Items listed in a dataset:

########################################

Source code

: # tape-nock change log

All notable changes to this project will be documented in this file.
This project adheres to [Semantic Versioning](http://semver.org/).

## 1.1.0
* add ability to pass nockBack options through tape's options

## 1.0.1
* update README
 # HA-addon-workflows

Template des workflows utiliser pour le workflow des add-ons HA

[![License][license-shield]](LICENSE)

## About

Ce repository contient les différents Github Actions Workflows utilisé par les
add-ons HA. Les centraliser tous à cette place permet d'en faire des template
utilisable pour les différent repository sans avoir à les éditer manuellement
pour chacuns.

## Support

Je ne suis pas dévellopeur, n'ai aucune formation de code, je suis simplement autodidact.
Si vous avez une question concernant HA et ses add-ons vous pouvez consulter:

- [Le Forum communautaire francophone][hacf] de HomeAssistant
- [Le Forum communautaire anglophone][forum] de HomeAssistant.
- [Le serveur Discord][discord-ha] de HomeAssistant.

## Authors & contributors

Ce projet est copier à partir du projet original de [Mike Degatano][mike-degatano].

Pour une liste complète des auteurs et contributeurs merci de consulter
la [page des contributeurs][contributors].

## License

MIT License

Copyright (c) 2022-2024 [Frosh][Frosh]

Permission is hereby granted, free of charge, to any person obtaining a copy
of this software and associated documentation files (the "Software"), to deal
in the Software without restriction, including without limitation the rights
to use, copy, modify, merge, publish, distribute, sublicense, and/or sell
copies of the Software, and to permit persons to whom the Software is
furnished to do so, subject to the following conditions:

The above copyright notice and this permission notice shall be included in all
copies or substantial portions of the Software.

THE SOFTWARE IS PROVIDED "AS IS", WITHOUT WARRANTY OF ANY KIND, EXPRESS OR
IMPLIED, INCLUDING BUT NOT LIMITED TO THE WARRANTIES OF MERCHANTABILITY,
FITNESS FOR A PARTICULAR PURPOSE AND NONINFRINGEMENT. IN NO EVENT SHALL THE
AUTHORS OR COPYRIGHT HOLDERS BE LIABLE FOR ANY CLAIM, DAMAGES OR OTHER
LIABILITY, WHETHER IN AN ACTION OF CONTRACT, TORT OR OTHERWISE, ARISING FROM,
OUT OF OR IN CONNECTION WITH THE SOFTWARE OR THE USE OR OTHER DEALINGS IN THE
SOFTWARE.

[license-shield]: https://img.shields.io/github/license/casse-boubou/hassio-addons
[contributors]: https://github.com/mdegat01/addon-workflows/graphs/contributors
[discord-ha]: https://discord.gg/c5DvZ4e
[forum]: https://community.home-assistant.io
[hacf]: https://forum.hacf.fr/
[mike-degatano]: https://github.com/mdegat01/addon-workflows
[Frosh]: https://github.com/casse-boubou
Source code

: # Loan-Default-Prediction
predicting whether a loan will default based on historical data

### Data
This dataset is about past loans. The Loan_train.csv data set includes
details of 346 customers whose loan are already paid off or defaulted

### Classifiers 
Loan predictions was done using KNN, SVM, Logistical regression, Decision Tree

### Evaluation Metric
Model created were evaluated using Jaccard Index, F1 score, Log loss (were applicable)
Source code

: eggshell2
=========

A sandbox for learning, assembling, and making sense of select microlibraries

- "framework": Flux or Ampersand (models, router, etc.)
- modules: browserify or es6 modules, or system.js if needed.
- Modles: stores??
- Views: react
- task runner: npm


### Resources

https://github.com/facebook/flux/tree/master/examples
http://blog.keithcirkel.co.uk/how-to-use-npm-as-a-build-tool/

########################################

Instructions to follow: Look through the lines above and collect those with the word "tape".

Response to the exercise:
: # tape-nock change log
* add ability to pass nockBack options through tape's options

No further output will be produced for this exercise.